Bei den Kämpfen zwischen Thailand und Kambodscha waren nach offiziellen Angaben seit Donnerstag mindestens 43 Menschen getötet worden. Auf thailändischer Seite wurden laut Bangkok 15 Soldaten und 15 Zivilisten getötet. Phnom Penh bestätigte bislang den Tod von acht Zivilisten und fünf Soldaten.
Bei Friedensgesprächen in Malaysia hatten sich Thailand und Kambodscha am Montag auf eine "bedingungslose" Waffenruhe geeinigt. Die vereinbarte Feuerpause hatte in der Nacht zu Dienstag um Mitternacht (Ortszeit) begonnen. Im Zuge der Vereinbarung sollten sich am Dienstag die Militärchefs beider Länder treffen. Zudem soll die Grenzkommission der verfeindeten Nachbarländer am kommenden Montag in Kambodscha zusammenkommen.
In der 20 Kilometer von der Grenze entfernt gelegenen kamdodschanischen Stadt Samraong berichtete ein Journalist der Nachrichtenagentur AFP, die Explosionen hätten eine halbe Stunde vor Mitternacht aufgehört.
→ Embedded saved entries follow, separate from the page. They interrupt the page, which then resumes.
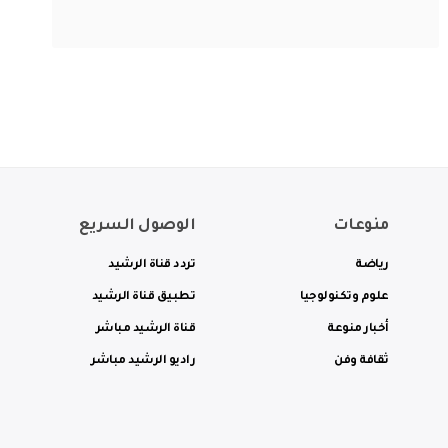
منوعات
الوصول السريع
رياضة
تردد قناة الرشيد
علوم وتكنولوجيا
تطبيق قناة الرشيد
أخبار منوعة
قناة الرشيد مباشر
ثقافة وفن
راديو الرشيد مباشر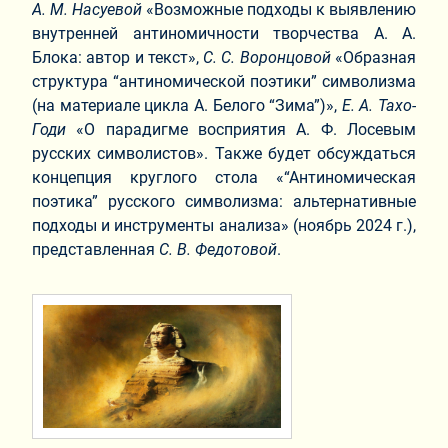
А. М. Насуевой
«Возможные подходы к выявлению
внутренней антиномичности творчества А. А.
Блока: автор и текст»,
С. С. Воронцовой
«Образная
структура “антиномической поэтики” символизма
(на материале цикла А. Белого “Зима”)»,
Е. А. Тахо-
Годи
«О парадигме восприятия А. Ф. Лосевым
русских символистов». Также будет обсуждаться
концепция круглого стола «“Антиномическая
поэтика” русского символизма: альтернативные
подходы и инструменты анализа» (ноябрь 2024 г.),
представленная
С. В. Федотовой
.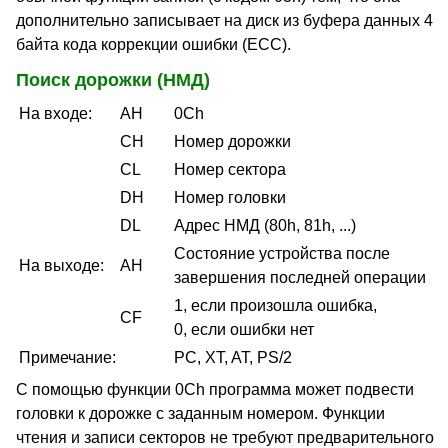
дополнительно записывает на диск из буфера данных 4
байта кода коррекции ошибки (ECC).
Поиск дорожки (НМД)
На входе:
AH
0Ch
CH
Номер дорожки
CL
Номер сектора
DH
Номер головки
DL
Адрес НМД (80h, 81h, ...)
Состояние устройства после
На выходе:
AH
завершения последней операции
1, если произошла ошибка,
CF
0, если ошибки нет
Примечание:
PC, XT, AT, PS/2
С помощью функции 0Ch программа может подвести
головки к дорожке с заданным номером. Функции
чтения и записи секторов не требуют предварительного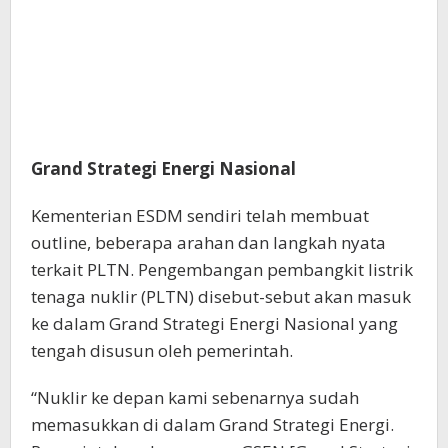
Grand Strategi Energi Nasional
Kementerian ESDM sendiri telah membuat
outline, beberapa arahan dan langkah nyata
terkait PLTN. Pengembangan pembangkit listrik
tenaga nuklir (PLTN) disebut-sebut akan masuk
ke dalam Grand Strategi Energi Nasional yang
tengah disusun oleh pemerintah.
“Nuklir ke depan kami sebenarnya sudah
memasukkan di dalam Grand Strategi Energi.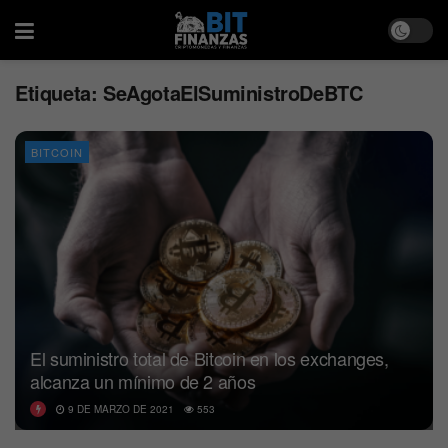
Etiqueta:
SeAgotaElSuministroDeBTC
BITCOIN
El suministro total de Bitcoin en los exchanges,
alcanza un mínimo de 2 años
9 DE MARZO DE 2021
553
"Wenn ich auch morgen keine Schüsse und Granaten mehr höre, kann ich vielleicht endlich nach Hause zurückkehren", sagte die 68-jährige Bäuerin Wanta Putmo im thailändischen Dorf Ta Miang, rund sieben Kilometer von der Grenze entfernt. Wegen der ständigen Explosionen der vergangenen Tage habe sie mit neun anderen Menschen in einem beengten Bunker geschlafen und sich von Fischkonserven und Instantnudeln ernährt.
Die Waffenruhe wurde international begrüßt. US-Präsident Donald Trump, der Kambodscha und Thailand zu der Waffenruhe gedrängt hatte, sprach nach eigenen Angaben mit den beiden Regierungschefs beider Länder und gratulierte allen Beteiligten.
Ein Sprecher von UN-Generalsekretär António Guterres rief Thailand und Kambodscha dazu auf, sich an die Waffenruhe zu halten. Notwendig seien die Lösung seit langem bestehender Probleme und ein "dauerhafter Frieden".
Die Gefechte seit Donnerstag waren die jüngste Eskalation in einem seit Jahrzehnten andauernden Streit um die Grenzziehung im sogenannten Smaragd-Dreieck, wo die thailändische Provinz Surin und die kambodschanische Provinz Oddar Meanchey sowie der Nachbarstaat Laos aneinander grenzen.
Über 300.000 Menschen flohen wegen der jüngsten Kämpfe aus ihren Dörfern, 188.000 auf der thailändischen und 140.000 auf der kambodschanische Seite der Grenze.